Records supplied:
- - -

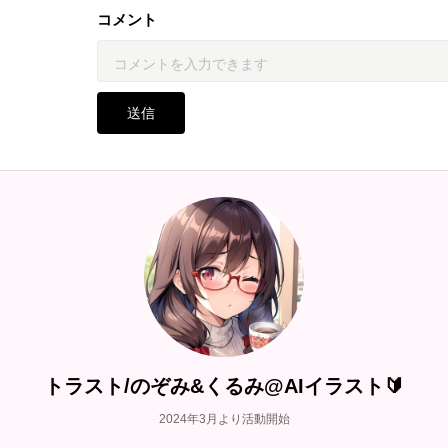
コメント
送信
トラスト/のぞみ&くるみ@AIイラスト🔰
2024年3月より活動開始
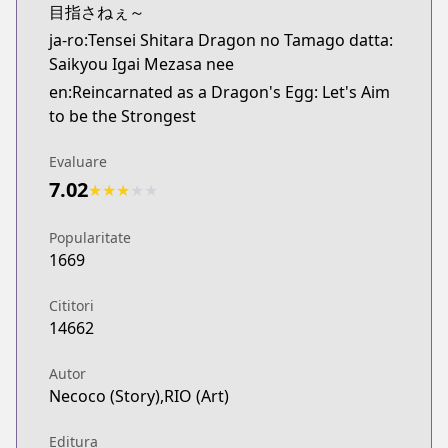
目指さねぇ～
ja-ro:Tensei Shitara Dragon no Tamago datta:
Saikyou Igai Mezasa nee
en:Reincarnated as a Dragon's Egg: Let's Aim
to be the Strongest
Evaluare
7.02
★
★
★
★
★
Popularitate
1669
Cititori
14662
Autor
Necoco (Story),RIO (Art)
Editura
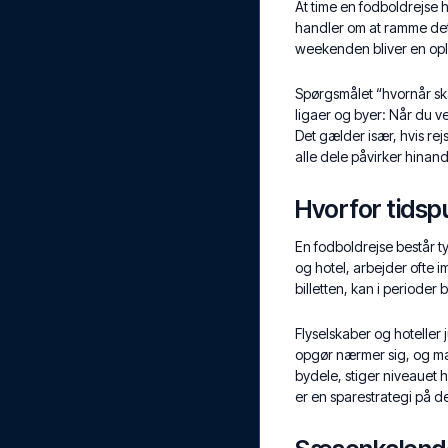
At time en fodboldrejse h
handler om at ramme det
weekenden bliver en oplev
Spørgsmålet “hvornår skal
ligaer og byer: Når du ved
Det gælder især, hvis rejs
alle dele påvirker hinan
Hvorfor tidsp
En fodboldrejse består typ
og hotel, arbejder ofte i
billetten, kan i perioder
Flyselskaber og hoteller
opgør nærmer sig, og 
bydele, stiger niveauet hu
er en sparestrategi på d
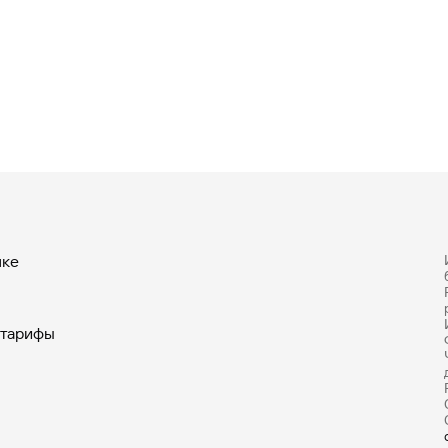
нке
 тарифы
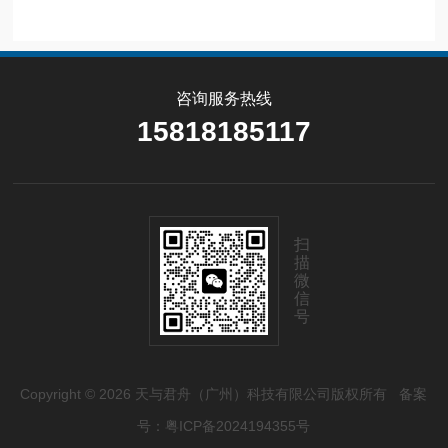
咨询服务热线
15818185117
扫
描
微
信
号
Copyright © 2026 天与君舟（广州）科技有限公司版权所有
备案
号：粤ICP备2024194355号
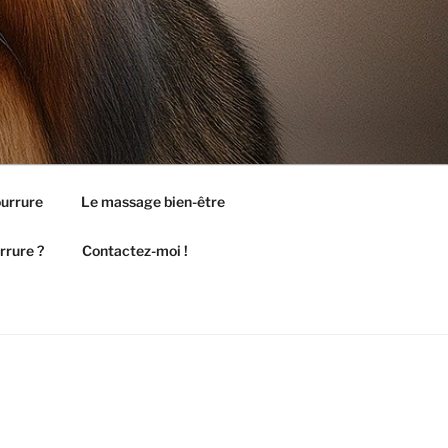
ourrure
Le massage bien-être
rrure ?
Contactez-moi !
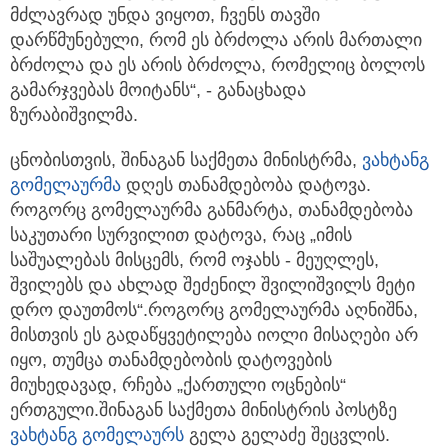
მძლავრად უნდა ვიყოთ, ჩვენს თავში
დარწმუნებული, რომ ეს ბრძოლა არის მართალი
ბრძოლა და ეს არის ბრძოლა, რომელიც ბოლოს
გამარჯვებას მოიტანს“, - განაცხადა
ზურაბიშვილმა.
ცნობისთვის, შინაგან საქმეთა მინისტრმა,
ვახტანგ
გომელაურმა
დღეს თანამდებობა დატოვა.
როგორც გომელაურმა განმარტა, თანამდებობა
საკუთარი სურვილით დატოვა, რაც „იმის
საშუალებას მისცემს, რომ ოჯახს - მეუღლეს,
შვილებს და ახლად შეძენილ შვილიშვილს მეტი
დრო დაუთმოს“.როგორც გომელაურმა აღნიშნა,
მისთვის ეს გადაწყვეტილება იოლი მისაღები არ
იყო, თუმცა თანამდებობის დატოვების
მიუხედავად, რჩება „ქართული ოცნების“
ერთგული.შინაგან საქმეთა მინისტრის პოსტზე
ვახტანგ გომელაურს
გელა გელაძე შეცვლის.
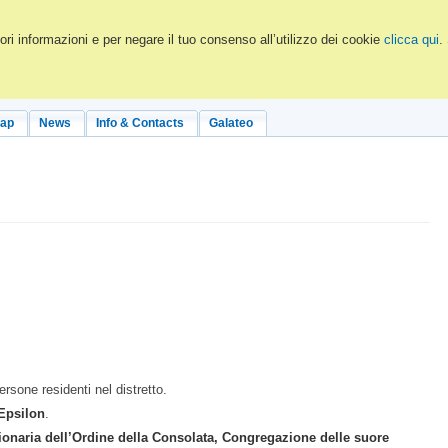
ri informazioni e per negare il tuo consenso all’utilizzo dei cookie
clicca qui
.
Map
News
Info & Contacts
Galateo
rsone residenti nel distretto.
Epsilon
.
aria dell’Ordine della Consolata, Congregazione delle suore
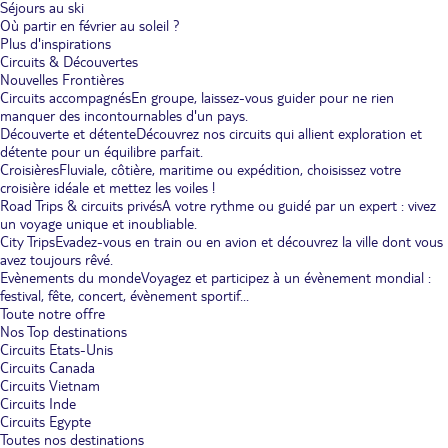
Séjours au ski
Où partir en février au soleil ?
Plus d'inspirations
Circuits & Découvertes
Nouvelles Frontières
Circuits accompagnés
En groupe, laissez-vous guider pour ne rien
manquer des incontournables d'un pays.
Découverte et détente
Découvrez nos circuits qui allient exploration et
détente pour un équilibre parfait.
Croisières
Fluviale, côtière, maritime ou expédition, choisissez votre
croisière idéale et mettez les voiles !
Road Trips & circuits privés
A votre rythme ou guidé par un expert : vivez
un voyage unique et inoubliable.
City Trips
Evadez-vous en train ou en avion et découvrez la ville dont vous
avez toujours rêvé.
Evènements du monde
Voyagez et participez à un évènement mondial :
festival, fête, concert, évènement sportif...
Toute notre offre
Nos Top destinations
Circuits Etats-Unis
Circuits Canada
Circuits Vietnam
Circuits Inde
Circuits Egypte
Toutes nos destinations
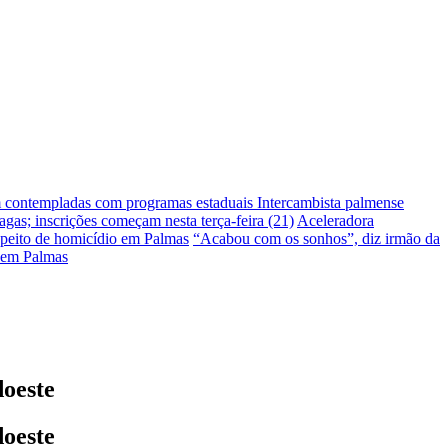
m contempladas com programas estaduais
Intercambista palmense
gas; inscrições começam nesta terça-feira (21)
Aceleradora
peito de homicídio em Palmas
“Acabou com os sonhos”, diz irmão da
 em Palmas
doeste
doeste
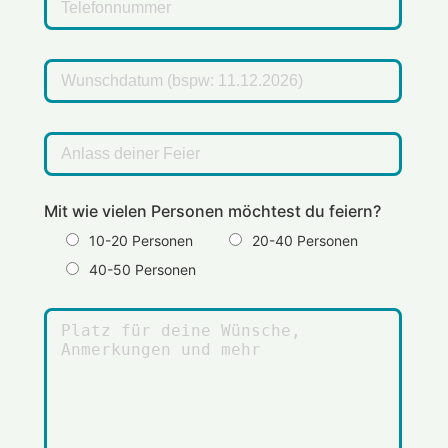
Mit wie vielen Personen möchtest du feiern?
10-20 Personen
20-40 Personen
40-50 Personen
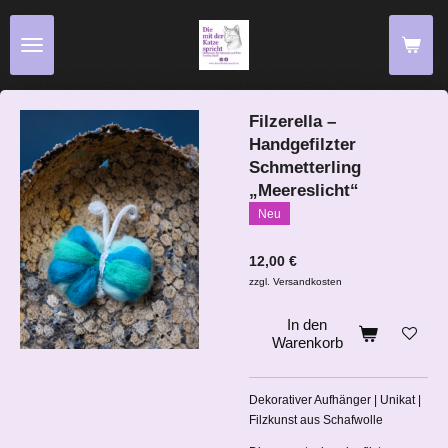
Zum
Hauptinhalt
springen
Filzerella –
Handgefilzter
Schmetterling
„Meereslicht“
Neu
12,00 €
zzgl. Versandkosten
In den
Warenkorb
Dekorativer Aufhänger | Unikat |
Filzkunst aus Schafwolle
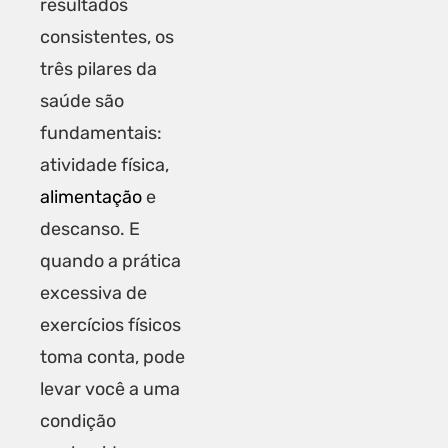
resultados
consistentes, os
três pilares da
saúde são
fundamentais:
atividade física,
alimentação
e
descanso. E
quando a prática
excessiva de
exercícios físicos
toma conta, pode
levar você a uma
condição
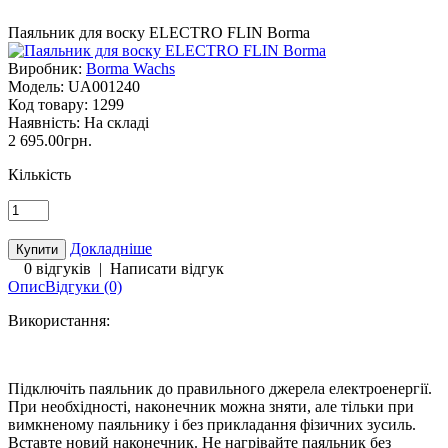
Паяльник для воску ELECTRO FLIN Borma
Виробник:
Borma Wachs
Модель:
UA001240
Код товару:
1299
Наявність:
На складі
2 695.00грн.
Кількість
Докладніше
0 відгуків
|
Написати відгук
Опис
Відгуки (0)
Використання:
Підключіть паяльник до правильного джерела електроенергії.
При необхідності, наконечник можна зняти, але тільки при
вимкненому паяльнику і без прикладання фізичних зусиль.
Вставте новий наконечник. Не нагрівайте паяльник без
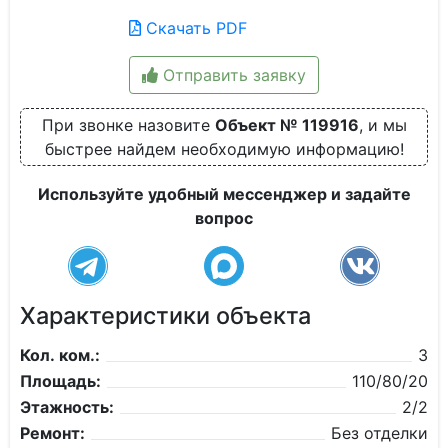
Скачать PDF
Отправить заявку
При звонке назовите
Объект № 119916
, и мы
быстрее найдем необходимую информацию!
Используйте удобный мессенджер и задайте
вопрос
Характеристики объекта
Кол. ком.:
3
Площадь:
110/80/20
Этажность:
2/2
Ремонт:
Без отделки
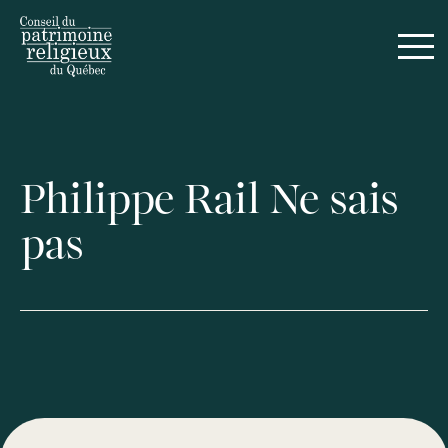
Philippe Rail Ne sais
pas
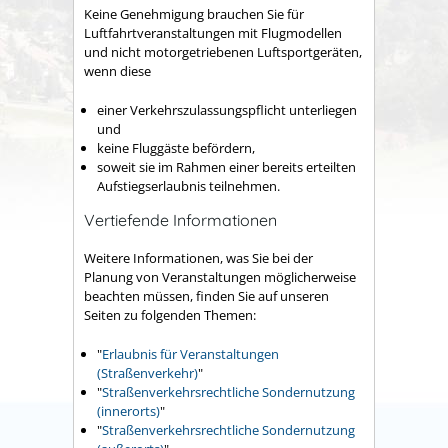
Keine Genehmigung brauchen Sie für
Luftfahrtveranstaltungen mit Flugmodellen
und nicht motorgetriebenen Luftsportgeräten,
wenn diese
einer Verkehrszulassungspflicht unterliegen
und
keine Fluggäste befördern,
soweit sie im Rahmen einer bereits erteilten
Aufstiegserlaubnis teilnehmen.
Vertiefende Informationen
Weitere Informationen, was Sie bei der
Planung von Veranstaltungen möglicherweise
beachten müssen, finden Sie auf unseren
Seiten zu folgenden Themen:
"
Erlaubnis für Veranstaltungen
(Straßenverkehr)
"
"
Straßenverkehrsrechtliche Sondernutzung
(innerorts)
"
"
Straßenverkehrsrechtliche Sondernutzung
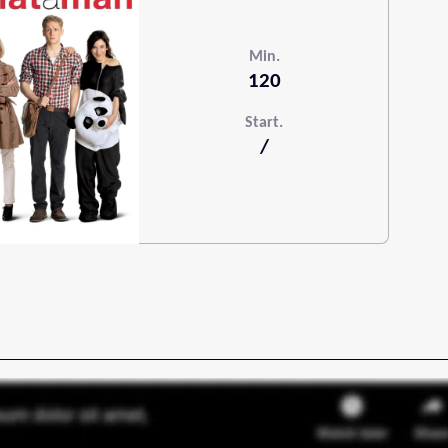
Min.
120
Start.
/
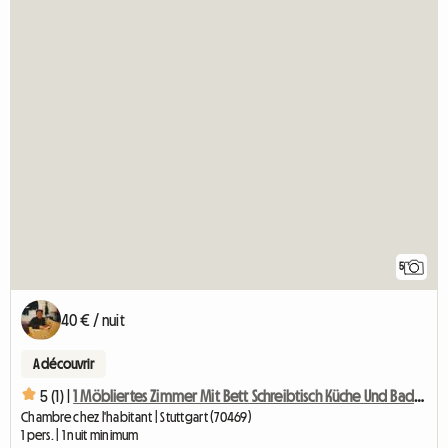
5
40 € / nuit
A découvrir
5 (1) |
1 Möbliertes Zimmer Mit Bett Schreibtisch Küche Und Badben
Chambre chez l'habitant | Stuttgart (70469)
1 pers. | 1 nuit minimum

- - -

Count the lines in the data above that contain the string "einer", treating uppercase and lowercase letters as distinct. Reply with the number alone.

2